Hope your little fish make it too. I definitely am not one for fish. We prefer to look at them in the petshops instead of bringing any home.
We have a tank in the attic, but it can stay there for now I think. Its not massive, no idea of the size but I know its not that big.

DC had a bad day today, especially DS. He was in tears on his way to school this morning and refused to get out of the car because he didn't want people to see him crying. Seeing him crying makes me get upset and then we both have to go off to school/work bleary eyed.

He has been fine tonight and we have had a little chat about Moby, no idea what to do for the best really. He was begging me this morning to just go and get another dog now. But, I know thats not a good idea. I have told him we will get another pup, when we find a healthy one. He is insisting that the new pup gets to keep his nuts Kids can say the funniest things at the most heart breaking times!

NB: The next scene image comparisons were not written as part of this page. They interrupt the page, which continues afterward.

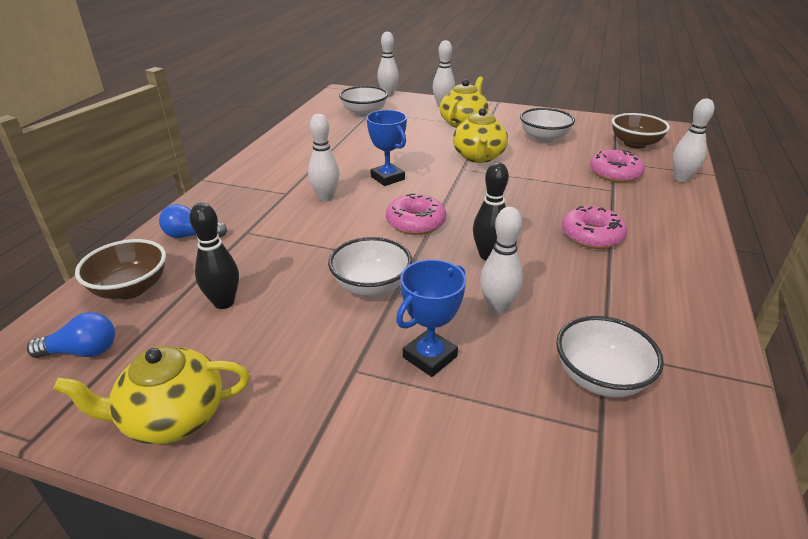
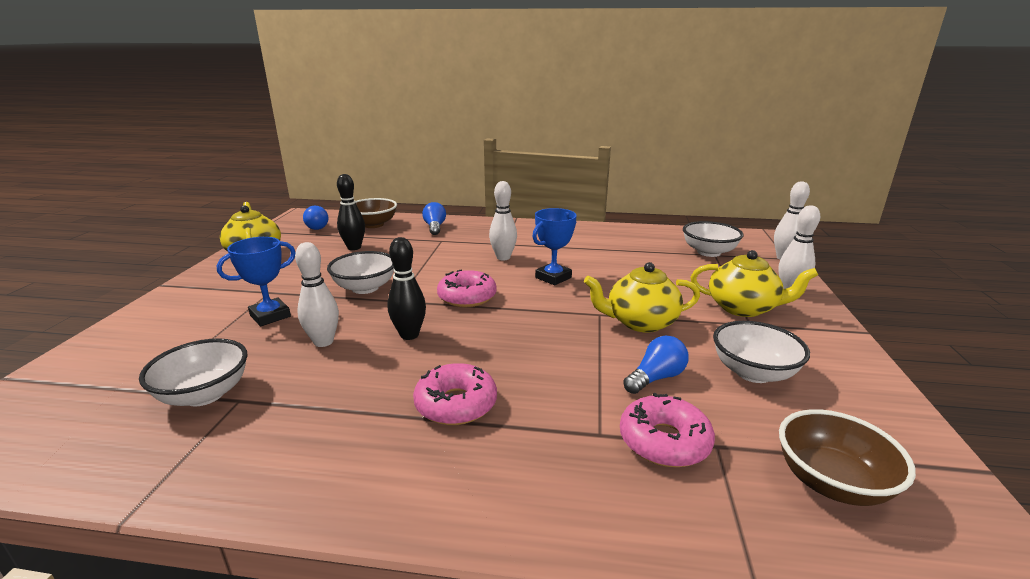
camera: 80 degrees right, 10 degrees down
blue trophy [396,259,466,377] -> blue trophy turned 75 degrees counterclockwise [217,237,296,326]
white bowling pin [673,98,715,182] -> none
none -> blue light bulb [623,336,689,394]

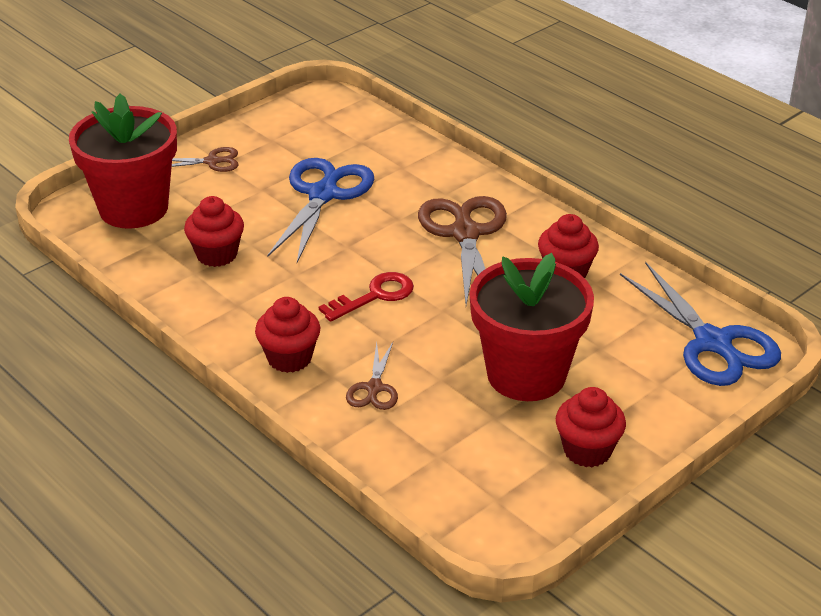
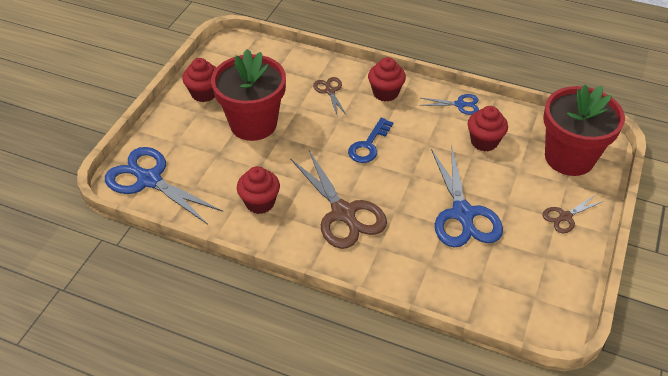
camera: 155 degrees right, 10 degrees up
red key [319,272,414,322] -> blue key [348,118,393,163]
none -> blue scissors [420,94,479,115]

glasgowmandy · 16/06/2010 08:23

lol aw god love him, i think your doing the right thing, poor little mite he probably just wants his doggy back and its so hard when thiers kids involved huh, theres no easy way of dealing with it. gosh i mean im finding it hard, cant imagine the loss a child feels.
when do you think you will start looking for one? xx

OP posts:
kid · 16/06/2010 16:37

I already have started looking!
There was a potential litter but neither parent had been tested for common illnesses so I am steering clear. Keep checking every single day!